Copy out each line of the data that holds the string "thumb".

EXERCISE DATA ▸
---
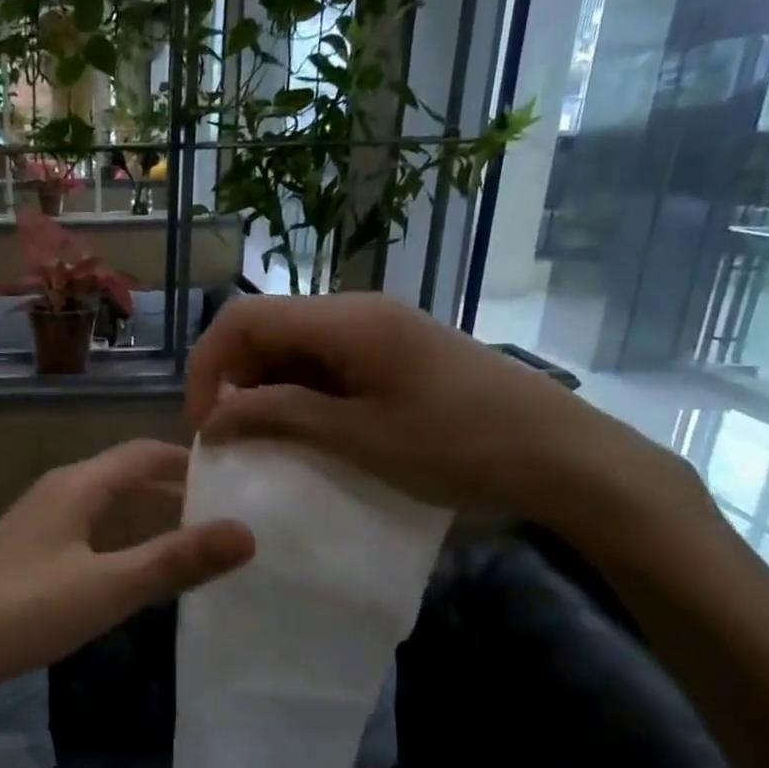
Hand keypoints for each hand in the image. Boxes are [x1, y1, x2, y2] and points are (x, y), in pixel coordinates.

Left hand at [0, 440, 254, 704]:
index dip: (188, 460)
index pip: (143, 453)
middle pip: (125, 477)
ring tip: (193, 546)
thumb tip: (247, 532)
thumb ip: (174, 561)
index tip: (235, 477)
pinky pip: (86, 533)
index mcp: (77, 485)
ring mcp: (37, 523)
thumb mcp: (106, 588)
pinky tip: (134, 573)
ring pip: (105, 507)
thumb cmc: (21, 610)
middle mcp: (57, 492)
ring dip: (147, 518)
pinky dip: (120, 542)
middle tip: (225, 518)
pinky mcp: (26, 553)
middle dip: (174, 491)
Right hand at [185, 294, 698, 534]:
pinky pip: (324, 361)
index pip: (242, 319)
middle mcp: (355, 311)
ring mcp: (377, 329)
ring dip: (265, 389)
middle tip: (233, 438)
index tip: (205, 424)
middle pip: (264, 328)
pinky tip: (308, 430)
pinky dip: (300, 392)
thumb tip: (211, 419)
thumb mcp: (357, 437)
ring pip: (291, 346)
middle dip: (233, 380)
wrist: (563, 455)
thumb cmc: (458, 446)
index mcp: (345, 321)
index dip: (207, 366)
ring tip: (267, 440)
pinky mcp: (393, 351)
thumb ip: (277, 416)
---
RESULT ▸
thumb tip: (247, 532)
thumb ip: (174, 561)
thumb mcp: (106, 588)
thumb cmc: (21, 610)
thumb tip: (211, 419)
thumb mcp: (357, 437)
thumb cmc: (458, 446)
thumb ip: (277, 416)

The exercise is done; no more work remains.